Ve ilk zamanlardaki ilk içimlerde ki gibi, beynin alkolden etkilenmemesini sağlamaya çalışır.
Buna karşı alkol kullanıcı ise o ilk etkiyi yakalamak için, süreç içinde giderek alkol kullanım miktarını artırır.
-İşte bu tolerans gelişimidir.
Oysa bütün bağımlıları tolerans gelişimini büyük bir başarı bir kahramanlık hikayesi gibi etraflarına anlatırlar.
”Şu kişilerle. su meyhanede bilmem şu kadar içtik de bana sen misin demedi”

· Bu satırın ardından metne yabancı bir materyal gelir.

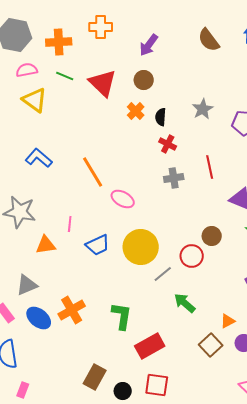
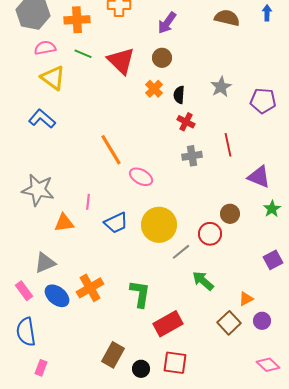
brown semicircle: (209, 40) -> (227, 18), turned 140
blue L-shape: (39, 158) -> (42, 119), moved

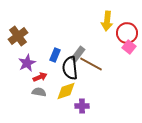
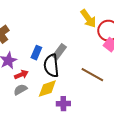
yellow arrow: (107, 21) -> (88, 19), turned -42
brown line: (91, 64) -> (92, 75), moved
gray semicircle: (39, 92) -> (20, 90), turned -40

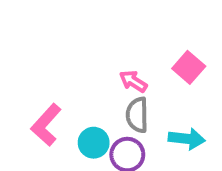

”Onların hepsi dağıldı, bana bir şey olmadı. bana dokunmuyor” ”arabayı kendi kullanarak eve geldim” vs büyük marifetmiş hikayeleri duyarsınız.
Kuşkusuz uzun süre ve sık sık alındığında süreç içinde giderek alkol miktarı artırılmaktadır.
Oysa bu anlatımlar, bu kişinin geçmiş zamanlarda ne kadar çok içtiğinin göstergesidir
–Alkol bağımlılığının birinci kilometre taşı, toleransının olması,
-Bir kadeh aldıktan sonra eğer içmeyi durduramıyorsanız ya da ne denli içtiğinizi denetleyemiyor sanız
-Aynı etkiyi sağlamak için daha çok içiyorsanız
-Eğer alkol almadığınızda ya da İçmediğimizde yoksunluk belirtileri yaşıyorsanız, ki bunlar arasında karın ağrısı, terleme, titreme, huzursuzluk ve de bunaltı yaşıyorsanız
-İçmek ya da ayılmak için alkole çok zaman ayırırsanız ya da içebilmek için diğer bir takım etkinlikleri işi gücü bırakmış sanız
-Ya da içkiyi bırakmak ya da azaltmak için çabalıyor, ancak başaramıyorsanız
-İçki içmeye devam ediyor ama ilişkilerinizi ve sağlığımız bozulmasına karşın içmeye devam ediyor iseniz
–Bu saydığım sorunlardan üç tanesi var işe sizin ciddi alkol bağımlılığınız sorununuz var demektir
Siz Alkol alımı bağımlılık noktasına gelmiş ve durma şansınız yoktur.